2023-10-16 06:08:10.015000 ERROR [shub_workflow.script] py:hcfmanager.py already scheduled
2023-10-16 06:10:10.333000 INFO [shub_workflow.graph] Job consumers (None) still running
2023-10-16 06:12:10.659000 INFO [shub_workflow.graph] Job consumers (None) still running
2023-10-16 06:14:10.986000 INFO [shub_workflow.graph] Job consumers (None) still running

Proposal

I don't know what's the best way to address it. On one hand, this is a temporal issue in ScrapyCloud/JobQ, so this is something external to shub_workflow.
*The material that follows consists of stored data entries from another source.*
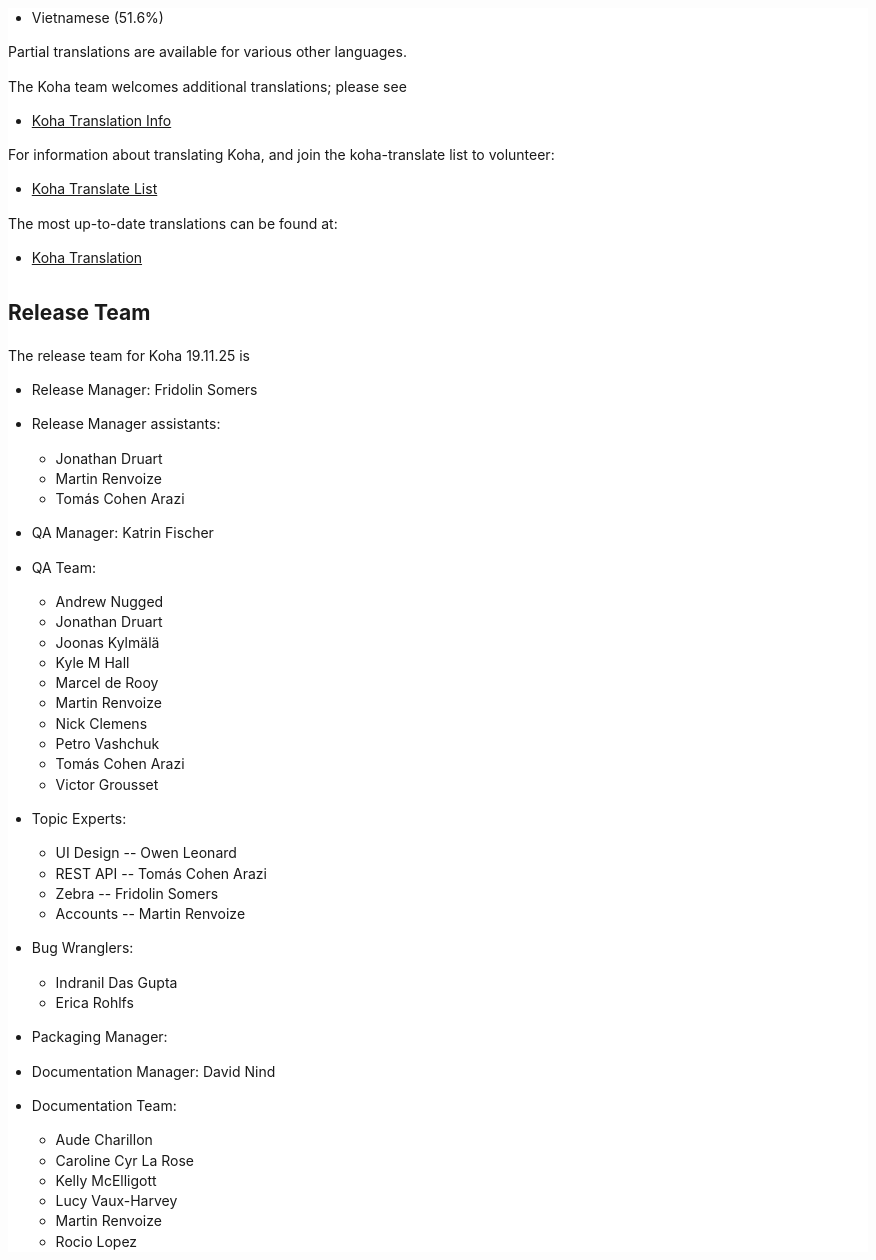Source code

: - Vietnamese (51.6%)

Partial translations are available for various other languages.

The Koha team welcomes additional translations; please see

- [Koha Translation Info](http://wiki.koha-community.org/wiki/Translating_Koha)

For information about translating Koha, and join the koha-translate 
list to volunteer:

- [Koha Translate List](http://lists.koha-community.org/cgi-bin/mailman/listinfo/koha-translate)

The most up-to-date translations can be found at:

- [Koha Translation](http://translate.koha-community.org/)

## Release Team

The release team for Koha 19.11.25 is


- Release Manager: Fridolin Somers

- Release Manager assistants:
  - Jonathan Druart
  - Martin Renvoize
  - Tomás Cohen Arazi

- QA Manager: Katrin Fischer

- QA Team:
  - Andrew Nugged
  - Jonathan Druart
  - Joonas Kylmälä
  - Kyle M Hall
  - Marcel de Rooy
  - Martin Renvoize
  - Nick Clemens
  - Petro Vashchuk
  - Tomás Cohen Arazi
  - Victor Grousset

- Topic Experts:
  - UI Design -- Owen Leonard
  - REST API -- Tomás Cohen Arazi
  - Zebra -- Fridolin Somers
  - Accounts -- Martin Renvoize

- Bug Wranglers:
  - Indranil Das Gupta
  - Erica Rohlfs

- Packaging Manager:

- Documentation Manager: David Nind


- Documentation Team:
  - Aude Charillon
  - Caroline Cyr La Rose
  - Kelly McElligott
  - Lucy Vaux-Harvey
  - Martin Renvoize
  - Rocio Lopez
On the other hand, there's been some instability on this API for quite a while, so it could be good to handle it, at least to avoid the jobs from being stuck.

I think if self.run_job() returns None in GraphManager, we should probably stop the waiting loop because we won't be tracking that task's associated job ID either way.

I wonder if getting the job ID from the already scheduled job could be possible, too, so GraphManager can recover from this situation without having to restart it manually.